You have apps using Metal, which is quite normal.
Multiple apps using Metal is also quite common.
Build GPU binaries with Metal - WWDC20 - Videos - Apple Developer
Postings from folks featuring “am I hacked?”, and usually including benign logs, benign telemetry, or some utterly benign screenshots or such are also common, too. I’ve yet to encounter one of these “am I hacked?” postings here that had anything malicious, though there have been a few with buggy apps.
Based on available information, exploits are targeted, or the user has gone and overridden security and loaded the exploits. We don’t know your value as a target. We don’t know what you’ve been loading. There are folks here that are investigative journalists, political dissidents, with access to sensitive or classified data, that have somehow annoyed some very rich folks, or with access to great wealth. Most of us aren’t targets. Are you? We don’t know. (And if you are, you probably don’t want us to know that.)
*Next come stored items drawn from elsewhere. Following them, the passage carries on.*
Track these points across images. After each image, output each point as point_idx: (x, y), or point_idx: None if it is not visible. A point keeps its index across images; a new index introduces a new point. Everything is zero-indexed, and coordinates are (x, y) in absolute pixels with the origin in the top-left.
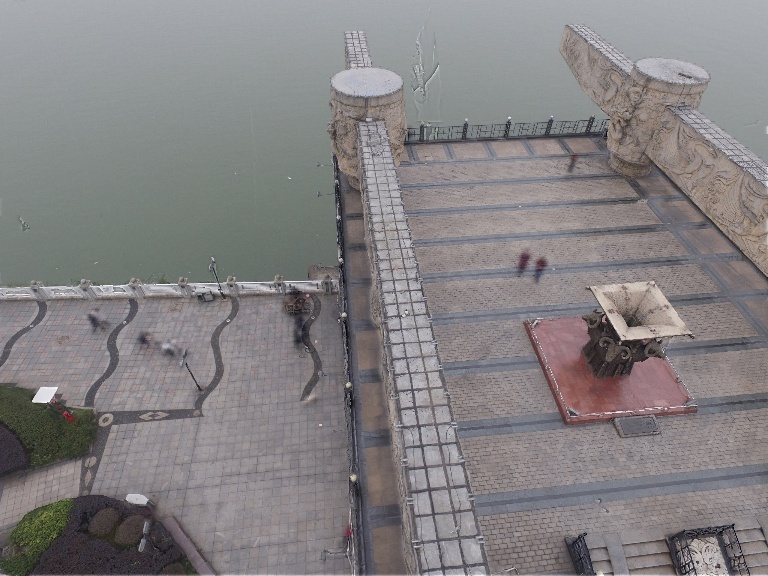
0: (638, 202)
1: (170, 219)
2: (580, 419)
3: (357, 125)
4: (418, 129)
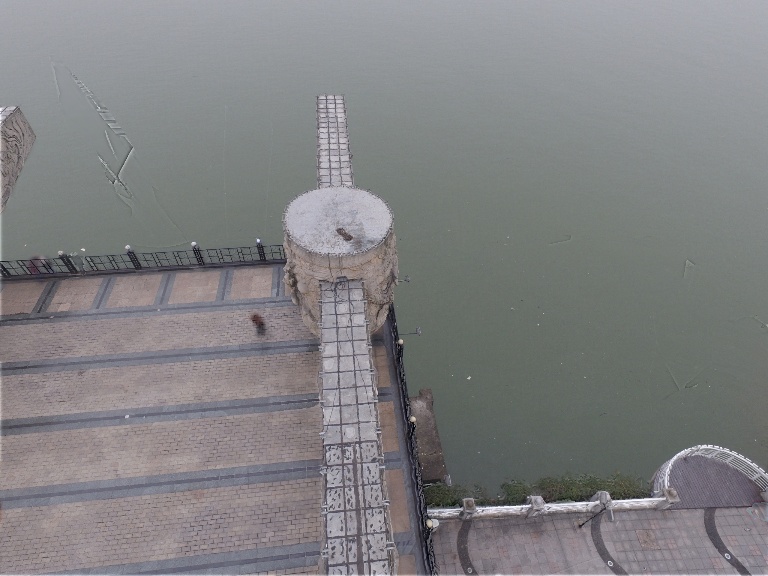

Nor do we know what “security” or “cleaning” apps have been installed, nor what problems those added apps might be or are sometimes causing.
More generally, we cannot prove a negative. No one can prove you’re not hacked.
What happens here next? Usually nothing. Digital forensics require direct access, and ~nobody is going to perform forensics for free. Not without some good evidence of exploits. Which means those concerned about having been exploited get to learn how to secure their environments, about partitioning their digital data, how to collect evidence, or pay for forensics, or learn about and perform their own forensics. Jonathan Levin's New OS X internals book (three volumes) is a good starting resource for learning about the innards of macOS.
As for that Metal shader chatter, eh, at worst it’s likely a buggy app, or a tangled-up Safari tab. But can anybody prove that? Nope.